Such has been admitted by two of the foreign policy establishment’s most criminal members: Condoleezza Rice and Robert Gates.
In an op-ed with the Washington Post, Rice and Gates argue that time is not on Ukraine’s side. The U.S. must act fast or watch Ukraine suffer eventual defeat. Of course, for neocon hawks like Rice and Gates, a negotiated settlement is simply out of the question. The only option for the U.S. political and military establishment is to fortify Ukraine with the heaviest military equipment such as armored tanks to ensure victory on the battlefield.
As geopolitical analyst Brian Berletic notes, a major problem stands in the way of Rice and Gates’s demand: NATO is running out of weapons. The U.S. produces about 30,000 rounds per year for its 155 mm Howitzer long-range systems, a number that Ukraine uses in just two weeks of fighting Russia on the front lines. Russian missile strikes have made quick work of heavier equipment such as the vaunted HIMARS systems. Only larger NATO states like the U.S. and Germany have anything left to provide.
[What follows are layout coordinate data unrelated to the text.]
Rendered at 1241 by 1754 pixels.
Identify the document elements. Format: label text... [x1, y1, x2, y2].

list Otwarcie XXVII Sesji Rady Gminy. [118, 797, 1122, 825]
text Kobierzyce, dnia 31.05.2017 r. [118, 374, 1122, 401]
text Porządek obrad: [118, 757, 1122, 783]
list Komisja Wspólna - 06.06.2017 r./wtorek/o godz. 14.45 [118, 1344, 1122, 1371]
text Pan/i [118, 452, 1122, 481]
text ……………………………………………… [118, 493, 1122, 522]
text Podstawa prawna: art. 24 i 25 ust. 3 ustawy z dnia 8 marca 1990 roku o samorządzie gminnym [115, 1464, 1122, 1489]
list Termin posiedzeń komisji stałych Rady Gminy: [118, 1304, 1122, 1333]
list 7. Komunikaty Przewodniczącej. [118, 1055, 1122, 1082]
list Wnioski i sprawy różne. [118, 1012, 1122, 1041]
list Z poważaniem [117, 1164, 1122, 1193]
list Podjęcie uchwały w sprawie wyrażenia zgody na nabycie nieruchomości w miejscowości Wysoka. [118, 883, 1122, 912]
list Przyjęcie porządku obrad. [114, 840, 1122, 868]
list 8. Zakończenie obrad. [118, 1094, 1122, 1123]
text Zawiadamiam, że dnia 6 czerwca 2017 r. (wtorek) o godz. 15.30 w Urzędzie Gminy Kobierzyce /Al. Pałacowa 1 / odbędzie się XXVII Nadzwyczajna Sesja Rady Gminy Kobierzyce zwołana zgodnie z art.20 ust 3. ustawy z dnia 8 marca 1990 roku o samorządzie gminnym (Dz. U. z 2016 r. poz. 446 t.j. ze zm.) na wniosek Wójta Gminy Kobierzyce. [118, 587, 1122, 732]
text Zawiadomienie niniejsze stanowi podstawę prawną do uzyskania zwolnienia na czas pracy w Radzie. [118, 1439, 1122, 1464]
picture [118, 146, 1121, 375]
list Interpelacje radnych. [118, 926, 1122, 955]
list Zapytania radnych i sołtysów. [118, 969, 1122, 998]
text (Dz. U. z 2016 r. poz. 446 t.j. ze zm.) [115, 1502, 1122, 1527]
So when Ukraine President Volodymyr Zelensky came to Congress begging for more weapons, he was likely disappointed in Joe Biden’s remark that the U.S. was not going to make promises to arm Ukraine with anything that could possibly lead to a World War III scenario between NATO and Russia.
Russia’s critical victory in Soledar has only intensified concerns among a major faction in the foreign policy establishment that Ukraine is depleting the U.S.’s capacity to wage war elsewhere. In this regard, no other matter of U.S. “national security” is more important than China. The RAND Corporation, a research arm of the Pentagon, has called China a “peer” competitor and the U.S.’s greatest long-term threat. Joe Biden’s Secretary of Defense Lloyd Austin has also called China the greatest threat to the U.S.’s “security.” NATO labeled China a “malicious actor” in the alliance’s latest Strategic Concept document and pledged to play a larger role in curbing the so-called “threats” presented by its rise.